I've done the row out of Cataract Canyon enough times to know we will be packing a 5 hp motor to get out from now on when the lake level is up to a point where there is not continual flow to Dirty Devil. When the lake is exceptionally low the trip out is not a big deal. Last year Powell filled up to the point where the trip was a 30 mile row into the wind. This year it will have even more water in it.

Having not had the pleasure of a motor to get out before, I am wondering how much fuel to pack to push 3-4 heavy 14'-16' rafts? Our motor is an older 5 hp 2-stroke. We are never in a hurry and wouldn't push the engine past half throttle.


----------



## richp (Feb 27, 2005)

Hi,

I have a five horse Honda four stroke and reliably have gotten 25 mpg while pushing 3-4 rafts out against the wind with my 16' cat. Don't know how that would relate to two stroke fuel use, but it may put you in the ball park.

FWIW.

Rich Phillips


----------



## Riorider (Jul 20, 2011)

Take more fuel than you think that you need....


----------



## BCJ (Mar 3, 2008)

Lots of good advice above. For, with 5 boats, lashing three across with motor on the center then 2 in front of that, a sort of pyramid, always works. Having the motor out back with no boats behind it relieves almost everyone except the motorman and his "good buddies" who will hang with him back there from the noise of the engine. Definitely run your rigging from frame to frame, not D ring to D ring. Some cross rigging of the front two boats helps too, to keep it all tight and in a straight line. Like RichP keeps saying, you're not looking for speed, just consistency moving forward. Keep the rigging tight and it will be more efficient and less annoying. Sloppy rigs don't steer or run as well as tight ones.


----------



## WestSlopeWW (Jun 26, 2008)

Another option to consider: Call up that nedneck friend of yours (you know well have at least one) and have him drive his fancy bass fishing boat with that 800 hp motor up from Hite and pick you up. That way he can run the shuttle too.
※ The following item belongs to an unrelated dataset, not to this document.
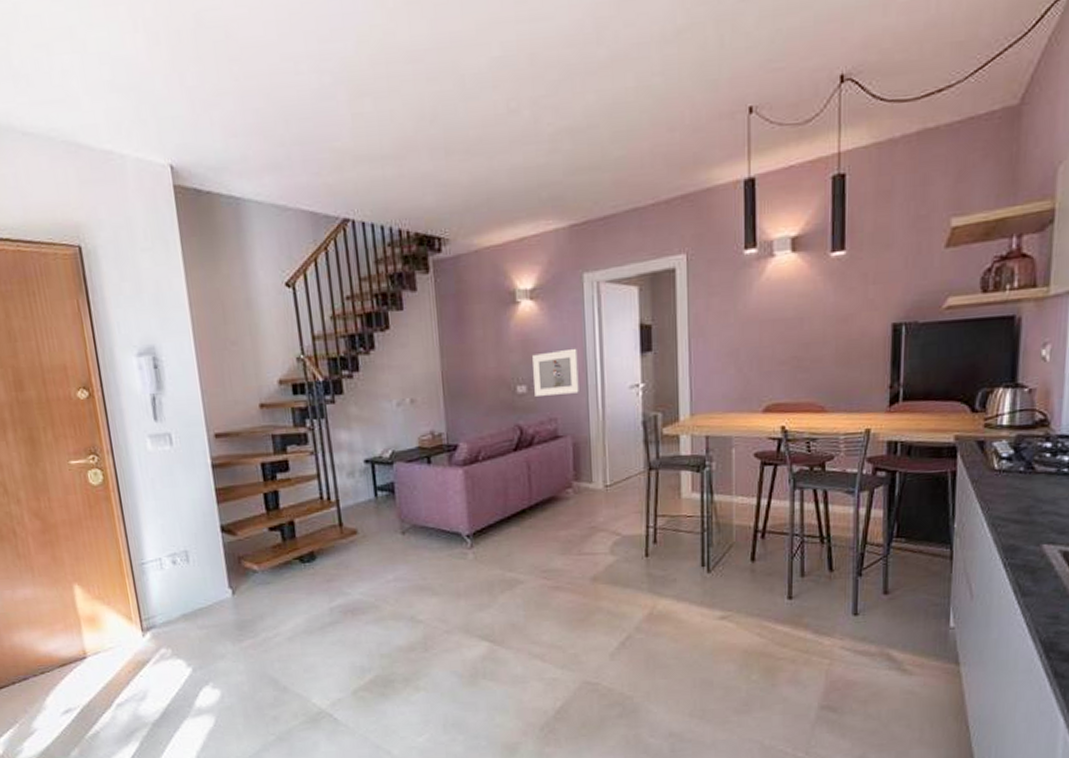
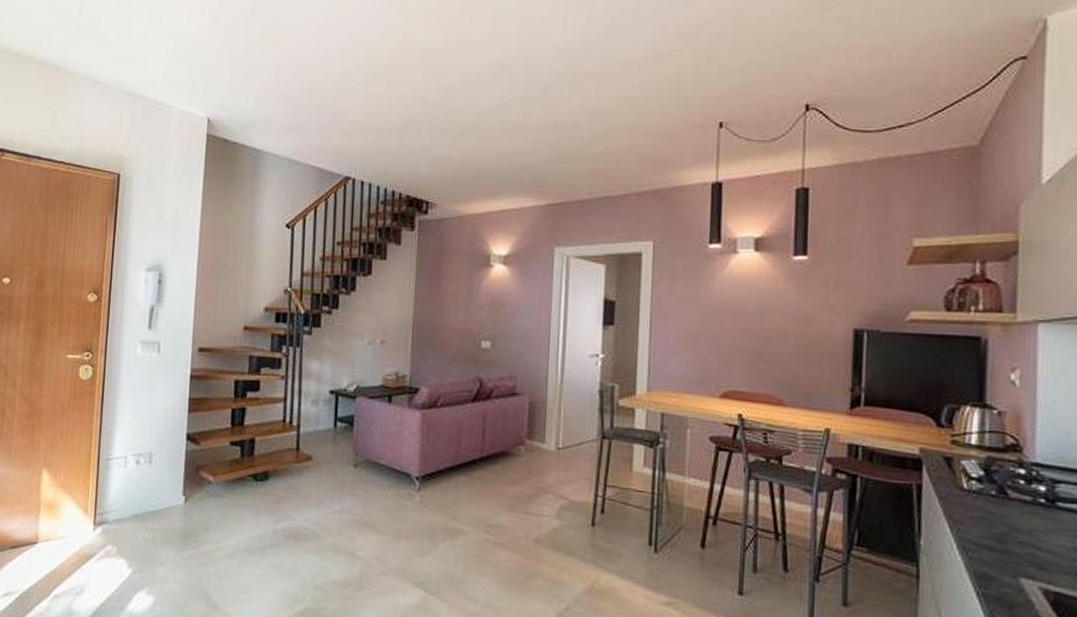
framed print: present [532,348,579,396] -> none [498,313,543,355]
I think compensation of two cases of Old Mil Light and a jar of stink bait would be fair...


----------



## Rich (Sep 14, 2006)

WestSlopeWW said:


> Another option to consider: Call up that nedneck friend of yours (you know well have at least one) and have him drive his fancy bass fishing boat with that 800 hp motor up from Hite and pick you up. That way he can run the shuttle too. I think compensation of two cases of Old Mil Light and a jar of stink bait would be fair...


 
******* friend is lame. Hire a couple strippers from Vegas and a big ass ski boat. Have them bring in cases of cold beer and water ski naked to the takeout!


----------



## Shizure (Jan 16, 2010)




----------



## WillYates (Aug 3, 2007)

I've pushed 9 fully rigged boats and a canoe once with a 9.9. I now have an 8 hp that can easily push 3 to 6 boats in any wind. The 5 will do just as fine.


----------



## durangloski (May 12, 2009)

If anyone is still reading this Thread.....
I heard Hyte was usable for a few more feet ( lake level is coming down) Who has seen it lately? 
Are any of the canyons reachable with the current levels? Dark Canyon? Camping?


----------